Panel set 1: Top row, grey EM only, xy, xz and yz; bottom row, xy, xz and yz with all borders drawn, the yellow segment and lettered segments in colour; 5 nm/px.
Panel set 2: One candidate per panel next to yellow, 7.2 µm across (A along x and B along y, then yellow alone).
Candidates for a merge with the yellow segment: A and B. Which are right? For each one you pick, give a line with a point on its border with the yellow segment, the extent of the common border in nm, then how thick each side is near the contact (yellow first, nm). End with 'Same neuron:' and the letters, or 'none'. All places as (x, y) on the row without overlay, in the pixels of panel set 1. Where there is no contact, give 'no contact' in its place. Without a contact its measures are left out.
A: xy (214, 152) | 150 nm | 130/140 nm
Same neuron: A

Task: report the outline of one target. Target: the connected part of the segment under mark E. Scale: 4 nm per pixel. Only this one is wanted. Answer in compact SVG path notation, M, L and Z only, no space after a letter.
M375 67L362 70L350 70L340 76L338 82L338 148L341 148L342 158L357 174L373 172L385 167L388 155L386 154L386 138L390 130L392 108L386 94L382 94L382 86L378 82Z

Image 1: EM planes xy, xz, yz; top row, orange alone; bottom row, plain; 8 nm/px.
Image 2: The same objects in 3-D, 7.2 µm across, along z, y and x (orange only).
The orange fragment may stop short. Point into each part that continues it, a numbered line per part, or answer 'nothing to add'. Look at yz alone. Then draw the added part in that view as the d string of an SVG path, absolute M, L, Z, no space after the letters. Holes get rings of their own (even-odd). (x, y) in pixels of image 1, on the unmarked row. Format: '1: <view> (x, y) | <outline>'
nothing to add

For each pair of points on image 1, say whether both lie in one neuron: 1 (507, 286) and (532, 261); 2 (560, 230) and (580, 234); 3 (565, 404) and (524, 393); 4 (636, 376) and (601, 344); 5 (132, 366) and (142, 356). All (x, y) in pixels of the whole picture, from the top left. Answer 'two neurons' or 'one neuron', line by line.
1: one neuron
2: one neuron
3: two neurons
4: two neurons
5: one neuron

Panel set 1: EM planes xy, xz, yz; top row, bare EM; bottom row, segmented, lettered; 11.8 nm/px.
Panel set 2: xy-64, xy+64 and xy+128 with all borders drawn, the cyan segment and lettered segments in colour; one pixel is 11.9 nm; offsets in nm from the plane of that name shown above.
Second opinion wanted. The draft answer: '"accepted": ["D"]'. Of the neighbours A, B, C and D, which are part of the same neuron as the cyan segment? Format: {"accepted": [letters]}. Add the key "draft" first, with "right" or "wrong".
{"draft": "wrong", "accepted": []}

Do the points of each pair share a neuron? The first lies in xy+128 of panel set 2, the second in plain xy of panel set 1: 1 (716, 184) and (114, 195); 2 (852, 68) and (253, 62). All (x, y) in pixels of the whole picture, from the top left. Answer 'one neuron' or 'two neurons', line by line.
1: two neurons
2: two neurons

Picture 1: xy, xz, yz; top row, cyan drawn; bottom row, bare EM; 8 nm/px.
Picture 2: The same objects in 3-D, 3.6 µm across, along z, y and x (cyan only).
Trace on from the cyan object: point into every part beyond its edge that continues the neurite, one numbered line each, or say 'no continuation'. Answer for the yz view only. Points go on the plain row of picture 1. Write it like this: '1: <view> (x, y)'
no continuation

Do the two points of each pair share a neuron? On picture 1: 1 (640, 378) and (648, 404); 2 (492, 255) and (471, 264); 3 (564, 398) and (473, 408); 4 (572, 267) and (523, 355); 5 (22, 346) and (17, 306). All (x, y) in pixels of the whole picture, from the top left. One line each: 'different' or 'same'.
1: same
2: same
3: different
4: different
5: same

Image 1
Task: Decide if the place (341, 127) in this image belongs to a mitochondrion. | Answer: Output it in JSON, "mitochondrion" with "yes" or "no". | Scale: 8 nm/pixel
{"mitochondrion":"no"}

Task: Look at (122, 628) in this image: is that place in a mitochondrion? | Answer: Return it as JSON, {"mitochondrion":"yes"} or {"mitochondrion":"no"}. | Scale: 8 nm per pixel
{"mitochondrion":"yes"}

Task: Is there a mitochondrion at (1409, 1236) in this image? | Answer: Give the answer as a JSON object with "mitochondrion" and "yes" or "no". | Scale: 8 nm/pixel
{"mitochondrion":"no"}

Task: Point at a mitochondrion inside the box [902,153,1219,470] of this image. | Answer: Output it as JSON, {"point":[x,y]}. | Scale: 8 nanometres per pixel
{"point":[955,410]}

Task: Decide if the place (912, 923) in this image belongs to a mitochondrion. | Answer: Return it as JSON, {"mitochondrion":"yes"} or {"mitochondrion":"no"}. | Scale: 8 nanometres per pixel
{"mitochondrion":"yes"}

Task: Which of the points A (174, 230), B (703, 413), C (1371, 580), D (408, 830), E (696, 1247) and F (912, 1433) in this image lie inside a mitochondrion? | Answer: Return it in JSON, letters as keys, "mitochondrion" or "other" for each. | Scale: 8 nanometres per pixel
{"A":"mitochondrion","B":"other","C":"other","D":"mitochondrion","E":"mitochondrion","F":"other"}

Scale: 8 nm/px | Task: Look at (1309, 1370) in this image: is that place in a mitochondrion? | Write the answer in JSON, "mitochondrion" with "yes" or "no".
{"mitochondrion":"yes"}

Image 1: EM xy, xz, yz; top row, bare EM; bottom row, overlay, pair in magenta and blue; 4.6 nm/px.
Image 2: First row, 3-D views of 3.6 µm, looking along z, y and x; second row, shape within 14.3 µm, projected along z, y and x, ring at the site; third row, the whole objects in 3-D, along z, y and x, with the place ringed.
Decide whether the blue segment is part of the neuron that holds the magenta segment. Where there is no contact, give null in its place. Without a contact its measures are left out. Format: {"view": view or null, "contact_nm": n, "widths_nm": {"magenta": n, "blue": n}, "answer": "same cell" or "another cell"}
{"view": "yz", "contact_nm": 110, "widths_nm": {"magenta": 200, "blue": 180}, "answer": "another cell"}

# # #

Wherever the string "colour" occurs in the records above, copy that line.

• [SOLUTION]:
Panel set 1: Top row, grey EM only, xy, xz and yz; bottom row, xy, xz and yz with all borders drawn, the yellow segment and lettered segments in colour; 5 nm/px.
Panel set 2: xy-64, xy+64 and xy+128 with all borders drawn, the cyan segment and lettered segments in colour; one pixel is 11.9 nm; offsets in nm from the plane of that name shown above.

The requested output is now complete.